Most usages of StatsError are currently for the return value of SomeDistribution::new(...). Since this function is implemented per-distribution and not to satisfy some trait, the simplest solution here would be creating a concrete error type for each and every distribution in case the construction fails. For example:

Let's turn

// beta.rs

#[derive(Copy, Clone, PartialEq, Debug)]
pub struct Beta {
    shape_a: f64,
    shape_b: f64,
}

impl Beta {
    pub fn new(shape_a: f64, shape_b: f64) -> Result<Beta> {
        if shape_a.is_nan()
            || shape_b.is_nan()
            || shape_a.is_infinite() && shape_b.is_infinite()
            || shape_a <= 0.0
            || shape_b <= 0.0
        {
            return Err(StatsError::BadParams);
        };
        Ok(Beta { shape_a, shape_b })
    }
}

into

#[derive(Copy, Clone, PartialEq, Debug)]
pub struct Beta {
    shape_a: f64,
    shape_b: f64,
}

#[derive(Copy, Clone, PartialEq, Eq, Debug)]
pub enum BetaError {
    ShapeANan,
    ShapeAInfinite,
    ShapeALessThanZero,
    ShapeBNan,
    ShapeBInfinite,
    ShapeBLessThanZero,
}

impl std::fmt::Display for BetaError {
    fn fmt(&self, f: &mut std::fmt::Formatter<'_>) -> std::fmt::Result {
        match self {
            BetaError::ShapeANan => write!(f, "Shape A is NaN"),
            // ...
        }
    }
}

impl std::error::Error for BetaError {}

impl Beta {
    pub fn new(shape_a: f64, shape_b: f64) -> Result<Beta, BetaError> {
        if shape_a.is_nan() {
            Err(BetaError::ShapeANan)
        } else if shape_a.is_infinite() {
            Err(BetaError::ShapeAInfinite)
        } else if shape_a <= 0.0 {
            Err(BetaError::ShapeALessThanZero)
        } else if shape_b.is_nan() {
            Err(BetaError::ShapeBNan)
        } else if shape_b.is_infinite() {
            Err(BetaError::ShapeBInfinite)
        } else if shape_b <= 0.0 {
            Err(BetaError::ShapeBLessThanZero)
        } else {
            Ok(Beta { shape_a, shape_b })
        }
    }
}

Maybe this example is too verbose (i.e. maybe BetaError::ShapeAInvalid would be enough), but it gets the point across.

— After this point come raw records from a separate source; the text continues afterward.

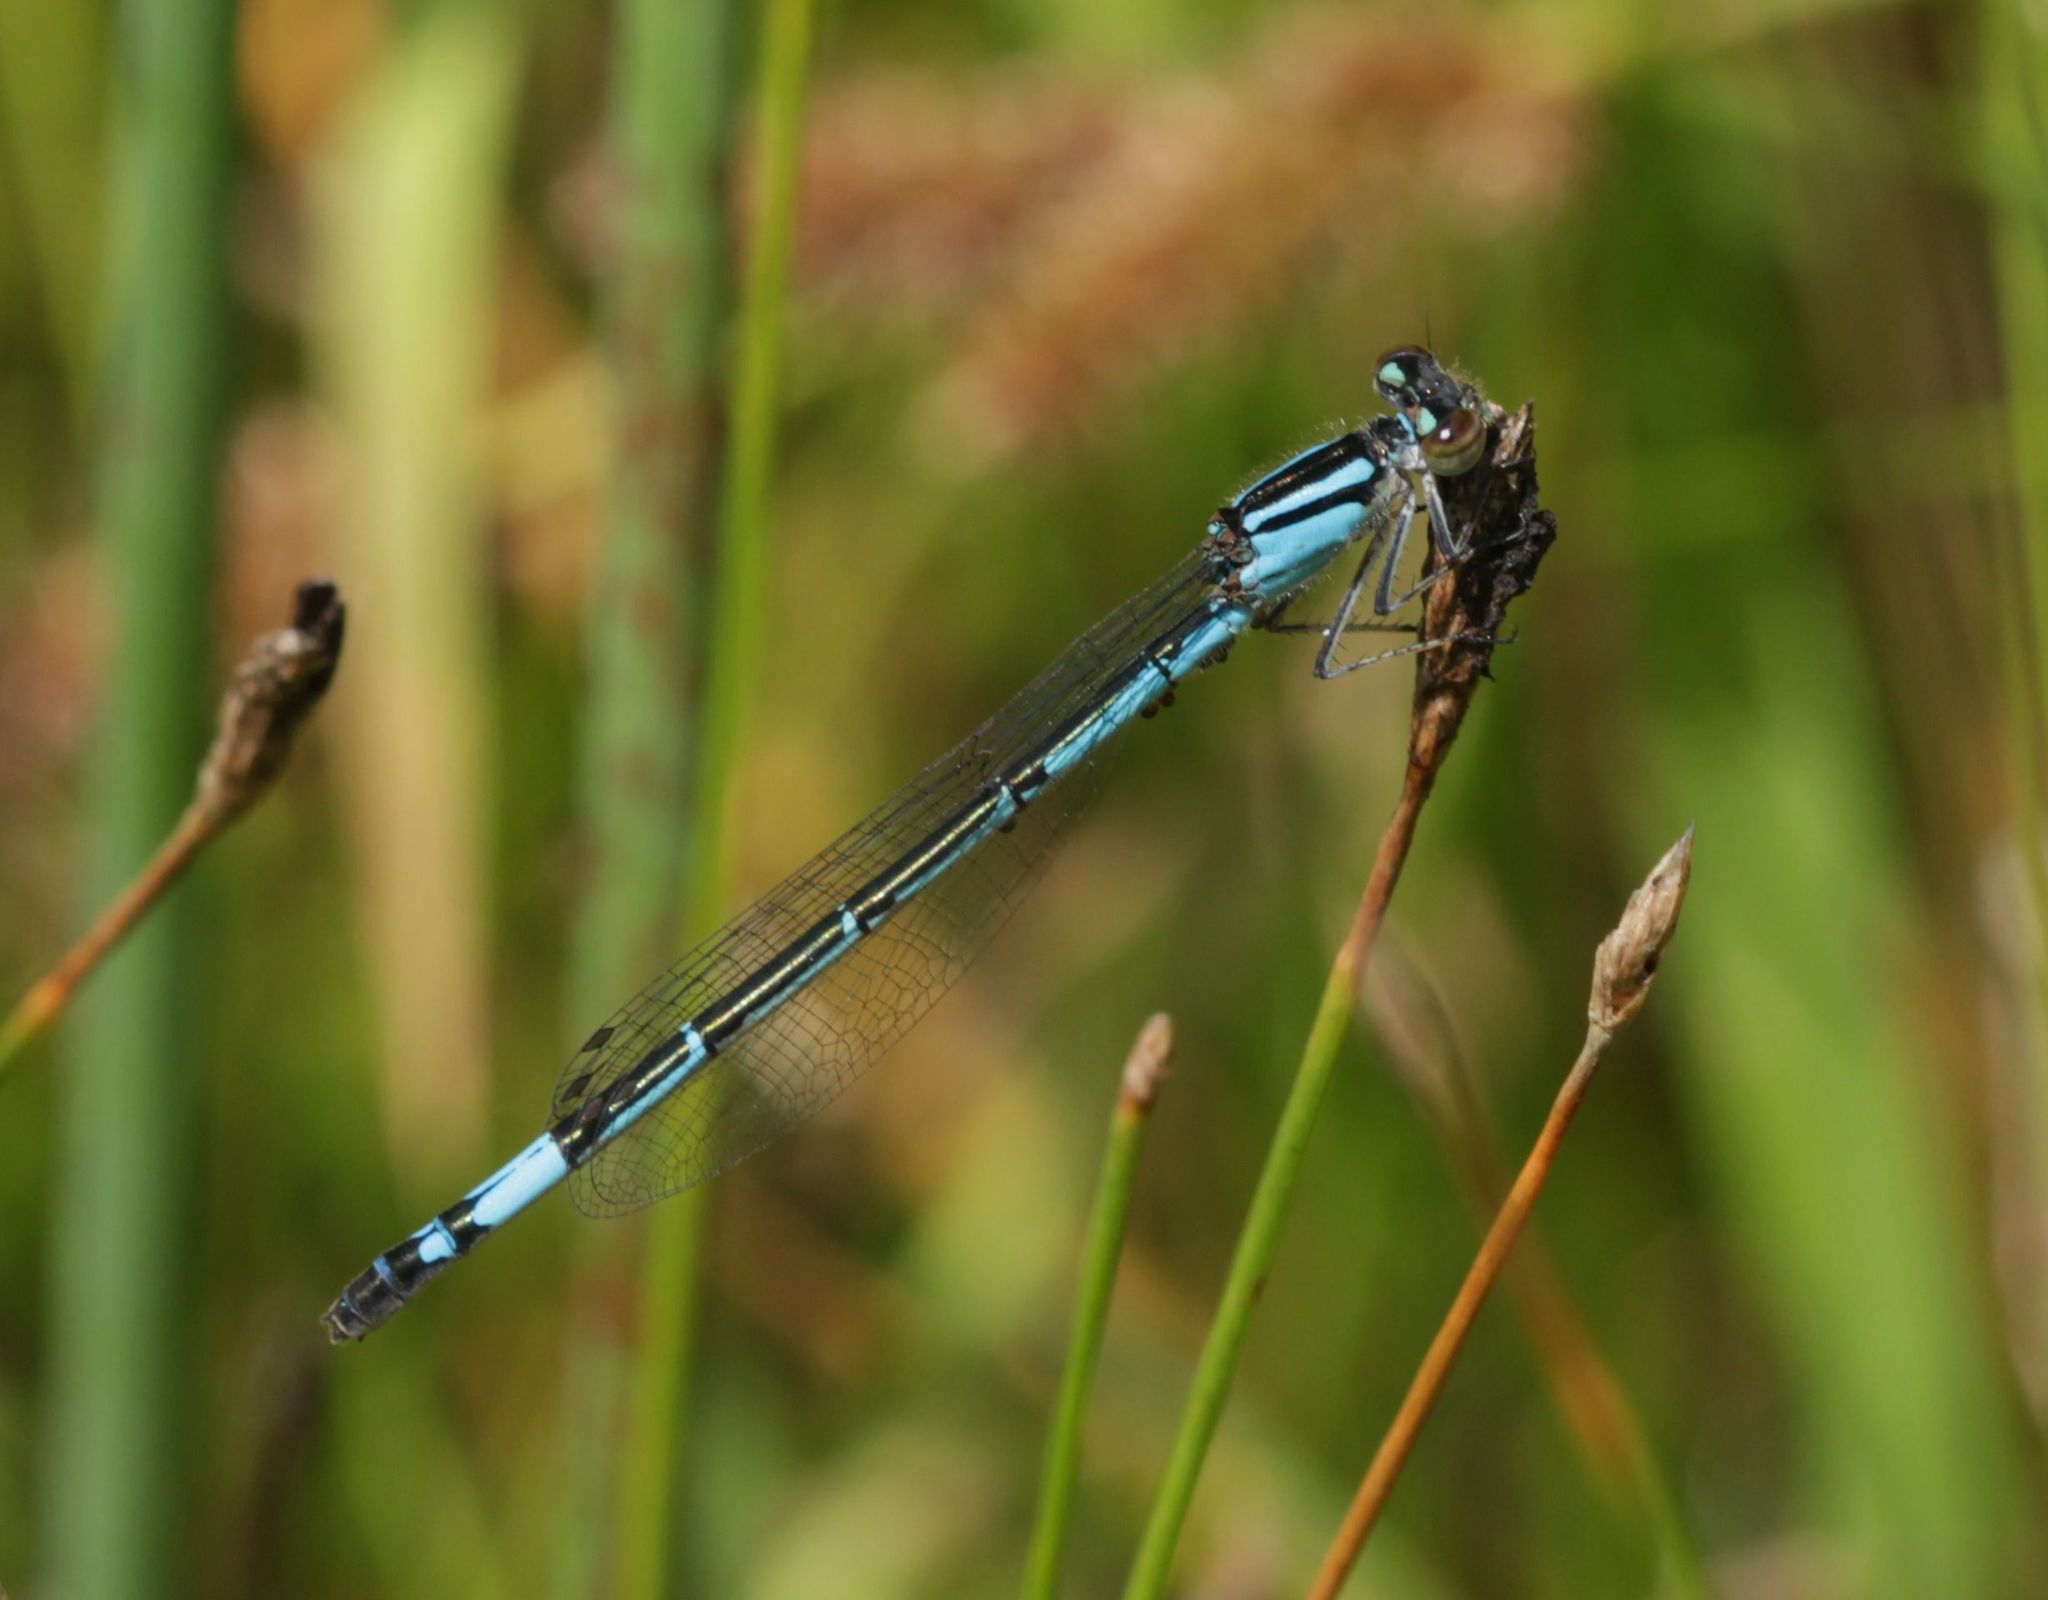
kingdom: Animalia
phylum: Arthropoda
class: Insecta
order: Odonata
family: Coenagrionidae
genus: Enallagma
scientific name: Enallagma aspersum
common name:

This will return very specific errors, and users that don't care about it can still .unwrap() or use pattern matching to handle whichever errors. This will not impact the distributions' traits (because new is not a part of any trait) and should allow for dynamic dispatch.

If new methods of creating a distribution are added later, the related error type could be extended or a separate error type, specific to the method of construction, could be added.

It will need a fair bit of boiler plate, especially now that it needs to be implemented all at once, but is otherwise very simple to implement. A crate like thiserror could cut down on boilerplate, but is honestly not needed. The creation errors are simple and thiserror is/has a proc-macro which means it has a negative impact on compilation times.

I might be missing something here, but this is the obvious KISS solution IMHO

YeungOnion commented 3 months ago

Ah, it's true that the generic part can only come up once the type is correctly initialized.

I'm good with only specifying which parameter is invalid, so we can just have one variant per parameter, the one message denoting that one of its (potentially multiple) constraints was violated.

impl std::fmt::Display for BetaError {
    fn fmt(&self, f: &mut std::fmt::Formatter<'_>) -> std::fmt::Result {
        match self {
            BetaError::ShapeAInvalid => write!(f, "Shape A must be positive finite"),
            BetaError::ShapeBInvalid => write!(f, "Shape B must be positive finite"),
        }
    }
}

It will be a little boilerplatey, but it need not be flexible, sounds like a text editor problem.

FreezyLemon commented 3 months ago

Alright, I'll prepare another draft pr to compare against the rest if you don't mind

YeungOnion commented 3 months ago

Thanks for this, I'll keep an eye out.